Once we began having children it became even more difficult to travel. A child over 2 years old requires their own seat on a plan, meaning you are paying for it, and we could not afford it. The other option was to drive the 20 hours with little kids, and that has its own many challenges
It was in the summer of 2017 that we began this journey to bliss full force. Amber and I sat down and came up with a list of goals for 2018, one of them being to make the drive to see my grandmother. On November 2nd we called my grandmother to wish her a happy birthday. During this conversation we reminded her of our plans for come see her so she could meet amber and our 3 children for the first time. Our plan was to make the trip during the Spring of 2018.
Then life happened again…
My grandmother was having a routine pre-op surgery on her heart. During the procedure she pulled away from the doctor and tore an artery. She passed away later that evening. It was unexpected.

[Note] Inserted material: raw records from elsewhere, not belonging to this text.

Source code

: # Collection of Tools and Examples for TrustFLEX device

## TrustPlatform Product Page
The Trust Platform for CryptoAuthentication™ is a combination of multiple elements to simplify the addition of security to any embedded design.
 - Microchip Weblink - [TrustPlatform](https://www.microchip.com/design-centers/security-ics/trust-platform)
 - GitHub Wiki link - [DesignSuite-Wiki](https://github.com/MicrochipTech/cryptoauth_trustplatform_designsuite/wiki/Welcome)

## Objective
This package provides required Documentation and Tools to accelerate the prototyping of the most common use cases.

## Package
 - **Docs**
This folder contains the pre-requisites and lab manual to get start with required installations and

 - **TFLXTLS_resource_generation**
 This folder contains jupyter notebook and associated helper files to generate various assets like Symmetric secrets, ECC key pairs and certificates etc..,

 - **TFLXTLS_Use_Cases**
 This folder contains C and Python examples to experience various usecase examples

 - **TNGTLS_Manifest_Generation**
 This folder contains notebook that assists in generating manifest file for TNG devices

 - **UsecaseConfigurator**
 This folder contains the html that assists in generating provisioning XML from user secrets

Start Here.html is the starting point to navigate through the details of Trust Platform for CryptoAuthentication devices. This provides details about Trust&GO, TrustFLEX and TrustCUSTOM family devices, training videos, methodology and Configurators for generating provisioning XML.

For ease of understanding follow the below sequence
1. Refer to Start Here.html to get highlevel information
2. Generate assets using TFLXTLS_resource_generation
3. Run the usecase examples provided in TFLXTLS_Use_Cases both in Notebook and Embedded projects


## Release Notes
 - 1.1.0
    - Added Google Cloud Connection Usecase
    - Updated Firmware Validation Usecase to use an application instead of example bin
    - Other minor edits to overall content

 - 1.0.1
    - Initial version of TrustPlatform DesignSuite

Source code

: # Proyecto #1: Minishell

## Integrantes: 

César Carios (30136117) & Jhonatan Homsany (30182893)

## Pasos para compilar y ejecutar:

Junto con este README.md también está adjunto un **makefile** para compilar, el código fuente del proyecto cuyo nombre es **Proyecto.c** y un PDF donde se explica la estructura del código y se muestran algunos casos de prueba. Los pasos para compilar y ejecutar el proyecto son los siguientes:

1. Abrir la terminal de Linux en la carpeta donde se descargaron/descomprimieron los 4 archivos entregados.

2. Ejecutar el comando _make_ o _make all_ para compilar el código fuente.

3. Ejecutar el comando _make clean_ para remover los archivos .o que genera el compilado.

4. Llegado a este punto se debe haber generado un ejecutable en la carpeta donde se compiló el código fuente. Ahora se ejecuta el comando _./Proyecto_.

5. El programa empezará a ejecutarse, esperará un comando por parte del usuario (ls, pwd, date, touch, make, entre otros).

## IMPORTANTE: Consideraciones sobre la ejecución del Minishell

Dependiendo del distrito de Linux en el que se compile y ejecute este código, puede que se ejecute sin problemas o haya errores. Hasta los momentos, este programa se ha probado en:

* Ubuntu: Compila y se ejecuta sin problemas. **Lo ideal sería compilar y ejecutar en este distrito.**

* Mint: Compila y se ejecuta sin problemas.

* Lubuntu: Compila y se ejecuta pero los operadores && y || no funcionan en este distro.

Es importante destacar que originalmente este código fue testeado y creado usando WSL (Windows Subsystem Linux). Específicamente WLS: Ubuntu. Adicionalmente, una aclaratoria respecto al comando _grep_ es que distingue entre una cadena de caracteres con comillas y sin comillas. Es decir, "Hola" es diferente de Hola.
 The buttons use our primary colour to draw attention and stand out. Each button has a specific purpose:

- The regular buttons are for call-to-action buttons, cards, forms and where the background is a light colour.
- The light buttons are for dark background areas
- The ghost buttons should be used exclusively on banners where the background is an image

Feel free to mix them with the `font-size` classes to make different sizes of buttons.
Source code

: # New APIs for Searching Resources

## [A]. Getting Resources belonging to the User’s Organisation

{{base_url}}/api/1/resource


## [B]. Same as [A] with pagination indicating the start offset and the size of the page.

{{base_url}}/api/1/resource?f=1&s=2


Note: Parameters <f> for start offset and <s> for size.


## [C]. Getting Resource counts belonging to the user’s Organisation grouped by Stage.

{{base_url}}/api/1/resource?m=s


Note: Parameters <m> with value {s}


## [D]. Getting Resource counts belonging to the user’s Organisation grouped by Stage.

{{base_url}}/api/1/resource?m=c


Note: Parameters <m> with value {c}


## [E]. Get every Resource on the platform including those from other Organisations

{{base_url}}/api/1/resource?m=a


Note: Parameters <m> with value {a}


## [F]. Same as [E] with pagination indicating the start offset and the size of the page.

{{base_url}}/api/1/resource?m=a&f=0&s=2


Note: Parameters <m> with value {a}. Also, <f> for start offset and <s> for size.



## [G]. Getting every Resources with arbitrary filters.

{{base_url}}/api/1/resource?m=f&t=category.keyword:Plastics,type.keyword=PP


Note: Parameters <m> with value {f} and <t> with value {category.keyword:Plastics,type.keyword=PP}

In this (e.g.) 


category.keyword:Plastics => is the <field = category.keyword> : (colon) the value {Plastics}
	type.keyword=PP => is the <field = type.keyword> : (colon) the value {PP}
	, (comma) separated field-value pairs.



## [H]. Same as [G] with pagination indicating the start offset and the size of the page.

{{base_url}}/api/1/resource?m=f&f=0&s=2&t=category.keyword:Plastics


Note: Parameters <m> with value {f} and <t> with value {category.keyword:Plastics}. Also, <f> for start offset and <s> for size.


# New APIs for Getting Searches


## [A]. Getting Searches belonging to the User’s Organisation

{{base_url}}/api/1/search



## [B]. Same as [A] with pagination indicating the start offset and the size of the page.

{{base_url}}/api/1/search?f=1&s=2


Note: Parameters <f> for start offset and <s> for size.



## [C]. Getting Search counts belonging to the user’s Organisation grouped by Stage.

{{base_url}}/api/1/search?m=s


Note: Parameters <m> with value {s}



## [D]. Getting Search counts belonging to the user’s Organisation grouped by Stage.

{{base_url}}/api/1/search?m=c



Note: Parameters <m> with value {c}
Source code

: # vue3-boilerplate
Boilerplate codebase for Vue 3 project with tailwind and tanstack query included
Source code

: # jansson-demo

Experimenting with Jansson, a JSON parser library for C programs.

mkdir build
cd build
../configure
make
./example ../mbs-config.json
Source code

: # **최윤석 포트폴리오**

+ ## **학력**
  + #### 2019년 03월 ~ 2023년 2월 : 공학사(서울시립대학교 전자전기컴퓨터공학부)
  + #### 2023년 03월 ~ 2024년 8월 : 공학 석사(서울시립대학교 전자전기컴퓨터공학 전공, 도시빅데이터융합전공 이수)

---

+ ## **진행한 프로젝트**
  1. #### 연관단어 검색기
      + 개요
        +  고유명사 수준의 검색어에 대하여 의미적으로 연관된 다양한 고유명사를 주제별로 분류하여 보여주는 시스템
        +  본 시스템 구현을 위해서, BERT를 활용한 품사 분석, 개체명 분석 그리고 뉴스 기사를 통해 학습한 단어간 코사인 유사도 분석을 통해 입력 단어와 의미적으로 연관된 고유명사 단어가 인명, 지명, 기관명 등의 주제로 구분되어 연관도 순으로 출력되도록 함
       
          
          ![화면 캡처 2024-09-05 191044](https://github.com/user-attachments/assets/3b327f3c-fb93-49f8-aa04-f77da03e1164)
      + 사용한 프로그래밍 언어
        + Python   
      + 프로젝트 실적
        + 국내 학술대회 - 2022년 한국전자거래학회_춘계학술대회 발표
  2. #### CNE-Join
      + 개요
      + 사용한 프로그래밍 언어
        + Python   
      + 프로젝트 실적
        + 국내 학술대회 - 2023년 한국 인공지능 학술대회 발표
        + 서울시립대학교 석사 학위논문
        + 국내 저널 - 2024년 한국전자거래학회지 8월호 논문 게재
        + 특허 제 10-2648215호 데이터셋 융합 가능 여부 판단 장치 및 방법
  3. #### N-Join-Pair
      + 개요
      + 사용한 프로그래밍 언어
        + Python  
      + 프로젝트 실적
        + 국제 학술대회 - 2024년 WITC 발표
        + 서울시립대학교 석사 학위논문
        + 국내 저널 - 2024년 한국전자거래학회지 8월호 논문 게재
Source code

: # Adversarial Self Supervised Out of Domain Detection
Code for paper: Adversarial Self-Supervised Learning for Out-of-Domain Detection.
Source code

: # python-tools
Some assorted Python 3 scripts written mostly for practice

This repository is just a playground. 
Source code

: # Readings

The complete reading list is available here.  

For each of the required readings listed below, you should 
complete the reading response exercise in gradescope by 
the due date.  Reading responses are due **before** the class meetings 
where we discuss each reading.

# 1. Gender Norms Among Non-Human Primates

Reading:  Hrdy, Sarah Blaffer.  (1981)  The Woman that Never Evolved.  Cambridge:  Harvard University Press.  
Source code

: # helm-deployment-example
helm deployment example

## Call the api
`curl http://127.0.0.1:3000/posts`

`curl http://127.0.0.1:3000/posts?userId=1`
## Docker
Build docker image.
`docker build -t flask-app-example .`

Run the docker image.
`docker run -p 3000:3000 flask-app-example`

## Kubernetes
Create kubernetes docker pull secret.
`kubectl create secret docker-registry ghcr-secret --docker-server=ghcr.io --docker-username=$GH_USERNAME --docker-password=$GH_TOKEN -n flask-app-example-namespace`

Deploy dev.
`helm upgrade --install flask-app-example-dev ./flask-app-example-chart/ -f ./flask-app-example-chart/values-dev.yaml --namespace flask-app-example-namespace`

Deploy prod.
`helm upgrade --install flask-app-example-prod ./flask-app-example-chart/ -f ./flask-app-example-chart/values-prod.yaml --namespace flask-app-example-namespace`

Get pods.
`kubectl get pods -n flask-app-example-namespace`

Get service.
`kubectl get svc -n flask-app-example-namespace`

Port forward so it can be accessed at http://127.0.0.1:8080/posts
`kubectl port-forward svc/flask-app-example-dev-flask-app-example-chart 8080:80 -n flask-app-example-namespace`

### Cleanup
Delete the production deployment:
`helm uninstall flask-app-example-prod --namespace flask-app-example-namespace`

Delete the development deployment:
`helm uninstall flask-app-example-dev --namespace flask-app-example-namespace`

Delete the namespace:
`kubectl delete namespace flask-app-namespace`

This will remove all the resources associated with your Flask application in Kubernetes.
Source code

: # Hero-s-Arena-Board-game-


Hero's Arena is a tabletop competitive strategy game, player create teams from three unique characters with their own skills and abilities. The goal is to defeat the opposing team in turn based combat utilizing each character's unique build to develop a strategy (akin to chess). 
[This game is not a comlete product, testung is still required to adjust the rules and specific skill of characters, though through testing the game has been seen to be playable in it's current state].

As you can probably tell by now, regret has found its way into this story. When we allow too much room in our lives for excuses why not to do something, you will ultimately find yourself regretting making them in the first place.
This isn’t to say that excuses can often be righteous and warranted depending on the season of life.
When life allows you an opportunity, make room for action, rather than an excuse why you shouldn’t act. Our well being fluctuates during our lives. I believe that if we start acting more, and make fewer excuses, we will be privileged to have more positive experiences that will set the tone for a life full of bliss.
When it comes to my grandmother, I do have regrets. I regret not acting on one of the many opportunities we had to go see her and spend time with her. I regret not calling her more often. I regret not sending more letters with pictures of my family. I regret not having a chance for my grandmother to meet her great grand children.
I have regrets. But I also have joy. I am joyful that my grandmother is in a better place. I am joyful that one day I will see her again. I am joyful that she is in the arms of our Savior, and will have no more pain, fear, sadness, anger, or regret.
I was blessed to have known my grandmother. JoAnn was a wonderful person, mother, and grandmother. Although I have regrets, they are overcast by joy. And one day, I too, will have no regrets.